Xen, KVM, & Squeeze
Hi folks,
I posed these questions on debian-devel and was told I should be asking
them here. Also, I got some rather contradictory information on -devel
so perhaps this is a good idea. I'll repeat my questions along with the
answers I saw on -devel, and perhaps some light can be shed on it here.
I will happily summarize on -devel.
According to http://wiki.debian.org/SystemVirtualization :
"Qemu and KVM - Mostly used on Desktops/Laptops"
"VirtualBox - Mostly used on Desktops/Laptops"
"Xen - Provides para-virtualization and full-virtualization. Mostly used
on servers. Will be abandoned after squeeze."
+ Andrew M. A. Cater: Xen doesn't keep anywhere current in terms of
kernel - if we release Squeeze this year with kernel 2.6.3*, Debian will
have to maintain all the patches/ "forward port" them to 2.6.32 or
2.6.33 as was done with 2.6.2*.
+ Goswin von Brederlow: I think we can all agree that the old style xen
patches from 2.6.18 and forward ported to newer kernels in lenny are
unmaintainable. But the pv-ops xen kernel is shaping up well and that is
what Bastian Banks is working on. They have a proper upstream and follow
the latest vanilla kernel well enough. According to the wiki the plan is
to have pv-ops merge into vanilla with 2.6.34.
+ Olivier Bonvalet: Linux dom0 kernel from Lenny doesn't work at all on
some hardware with recent pv_ops domu. In that case you have to change
to a different version...
The Xen page on the wiki makes no mention of this.
So, I am wondering about our direction in this way:
*** 1) Will a squeeze system be able to run the Xen hypervisor? A Xen dom0?
+ Ben Hutchings: Maybe. Ian Campbell and Bastian Blank are working on it.
+ Bastian Blank: [re hypervisor] Why not? I see packages laying around.
[re dom0] Most likely yes. I'm currently ironing out the obvious bugs.
*** 2) Will a squeeze system be able to be installed as a Xen domU with
a lenny dom0? What about squeeze+1?
+ Ben Hutchings: lenny's xen-flavour kernels (needed for dom0, optional
for domU) are not supportable even now.
+ Bastian Blank: Yes. It should even run on RHEL 5.
+ Olivier Bonvalet: I have a Debian squeeze running on a Lenny Dom0
Xen. Today it seem to works.
*** 3) What will be our preferred Linux server virtualization option
after squeeze?
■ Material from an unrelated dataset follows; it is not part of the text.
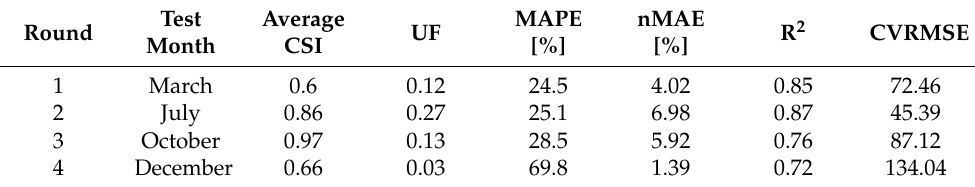
Table 7. Solar forecasting results for the 4 weeks of different test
Are we confident enough in the stability and performance
of KVM to call it such? (Last I checked, its paravirt support was of
rather iffy stability and performance, but I could be off.)
+ Marco d'Itri: [regarding KVM stability]: Yes. [regarding my
impressions of KVM being wrong]: You are, KVM had huge changes in the
last year.
+ Andrew M.A. Cater: KVM is shaping up well and appears to be very well
supported by Red Hat.
+ Goswin von Brederlow: But still slower and less secure due to qemu.
*** 3a) What about Linux virtualization on servers that lack hardware
virtualization support, which Xen supports but KVM doesn't?
Marco d'Itri: Tough luck.
*** 4) What will be our preferred server virtualization option for
non-Linux guests after squeeze? Still KVM?
+ Marco d'Itri: Yes, virtualized Windows works much better in (modern)
KVM than Xen.
*** 5) Do we recommend that new installations of lenny or of squeeze
avoid Xen for ease of upgrading to squeeze+1? If so, what should they use?
+ Ben Hutchings: I would discourage use of the xen-flavour in lenny.
+ Marco d'Itri: It depends. KVM in lenny is buggy and lacks important
features. While it works fine for development and casual use I do not
recommend using it in production for critical tasks. This is where Red
Hat really beats us: RHEL shipped Xen years ago but recently they
released an update which provides a backported and stabilized KVM.
+ Andrew M. A. Cater: New Squeeze - use KVM? New Lenny - whatever you
want, because at this point you have (days until release of Squeeze + 1
year) to find an alternative.
*** 6) Are we communicating this to Debian users in some way? What can
I do to help with this point?
+ Marco d'Itri: Remind people that Xen is dying and KVM is the present
and the future.
+ Samuel Thibault: [to Marco] No FUD, thanks.